**Extrait présenté:**
####################
Dans la ligne de mire de la présidente, le secteur culturel qui doit, dit-elle, "se réinventer." Les prévisions : des coupes sévères à hauteur de 73 % pour le secteur. La folle journée et le festival Lavallois "Le chainon manquant" ont ainsi appris qu'ils ne toucheraient plus aucune subvention. Si les gros évènements devraient s'en sortir, quid des plus petites structures et de leur survie ?
Comment je le vis personnellement ? Je ne l'ai pas cru au départ, parce que ça me paraissait tellement gros, énorme ! C'est plus qu'un missile qu'elle nous envoie dans la gueule à nous les acteurs de la culture
Pierre RobaComédien et membre du syndicat national des arts vivants
"La Folle journée, le festival du Chainon manquant, des plus grosses aux plus petites manifestations culturelles, tout le monde bénéficiait à un moment donné de l'argent des collectivités locales pour s'organiser, pour proposer une offre culturelle aux habitants. Et donc c'est tout ça qui va trinquer", ajoute Pierre Bedouet, comédien et membre du syndicat français des artistes interprètes-CGT.
Pour ces acteurs du secteur, les conséquences pourraient être dramatiques.
####################
**Liste des données:**
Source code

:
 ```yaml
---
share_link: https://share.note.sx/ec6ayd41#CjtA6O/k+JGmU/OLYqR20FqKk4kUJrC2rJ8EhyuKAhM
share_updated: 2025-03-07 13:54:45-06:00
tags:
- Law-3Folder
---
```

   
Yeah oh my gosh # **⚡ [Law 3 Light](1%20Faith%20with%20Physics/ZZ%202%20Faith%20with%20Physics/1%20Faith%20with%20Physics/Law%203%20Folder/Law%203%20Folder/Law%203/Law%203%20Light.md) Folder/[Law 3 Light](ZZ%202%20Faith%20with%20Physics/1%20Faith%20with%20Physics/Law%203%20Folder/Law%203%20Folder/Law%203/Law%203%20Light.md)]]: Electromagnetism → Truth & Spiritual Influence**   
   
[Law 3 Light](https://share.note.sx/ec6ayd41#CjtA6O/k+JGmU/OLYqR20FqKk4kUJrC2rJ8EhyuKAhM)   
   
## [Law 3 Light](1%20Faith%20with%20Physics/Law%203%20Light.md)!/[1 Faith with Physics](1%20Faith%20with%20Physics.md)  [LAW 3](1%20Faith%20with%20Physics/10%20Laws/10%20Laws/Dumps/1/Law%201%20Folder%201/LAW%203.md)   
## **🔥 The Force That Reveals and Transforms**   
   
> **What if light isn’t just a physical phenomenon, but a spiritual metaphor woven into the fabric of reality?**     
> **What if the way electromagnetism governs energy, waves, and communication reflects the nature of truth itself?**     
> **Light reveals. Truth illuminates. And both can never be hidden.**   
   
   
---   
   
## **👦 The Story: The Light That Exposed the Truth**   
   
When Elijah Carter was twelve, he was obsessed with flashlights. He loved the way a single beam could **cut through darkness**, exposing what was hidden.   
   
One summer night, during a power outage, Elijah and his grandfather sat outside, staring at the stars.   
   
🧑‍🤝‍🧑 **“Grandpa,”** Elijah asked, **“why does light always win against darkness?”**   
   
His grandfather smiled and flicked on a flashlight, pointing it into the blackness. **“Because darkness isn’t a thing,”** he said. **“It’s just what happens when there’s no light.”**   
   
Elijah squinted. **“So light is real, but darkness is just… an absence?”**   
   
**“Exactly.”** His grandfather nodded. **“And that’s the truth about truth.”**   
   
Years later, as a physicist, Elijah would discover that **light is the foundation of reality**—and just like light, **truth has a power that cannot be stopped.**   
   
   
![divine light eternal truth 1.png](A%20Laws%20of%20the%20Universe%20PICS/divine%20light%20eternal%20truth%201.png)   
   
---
####################
**Activité A:**
Répondez aux questions suivantes d'après l'extrait présenté.
(i) À quel pourcentage s'élèvent les coupes prévues pour le secteur culturel ?
(ii) Selon la présidente, que doit faire le secteur culturel ?
(iii) De quel syndicat Pierre Bedouet est-il membre ?
**Activité B:** Recopiez le passage de l'extrait présenté qui commence par « Comment je le » et se poursuit jusqu'à « des artistes interprètes-CGT. ».

**Réponse A:**
(i) 73 %
(ii) Il doit « se réinventer ».
(iii) Du syndicat français des artistes interprètes-CGT

**Réponse B:**
Comment je le vis personnellement ? Je ne l'ai pas cru au départ, parce que ça me paraissait tellement gros, énorme ! C'est plus qu'un missile qu'elle nous envoie dans la gueule à nous les acteurs de la culture
Pierre RobaComédien et membre du syndicat national des arts vivants
"La Folle journée, le festival du Chainon manquant, des plus grosses aux plus petites manifestations culturelles, tout le monde bénéficiait à un moment donné de l'argent des collectivités locales pour s'organiser, pour proposer une offre culturelle aux habitants. Et donc c'est tout ça qui va trinquer", ajoute Pierre Bedouet, comédien et membre du syndicat français des artistes interprètes-CGT.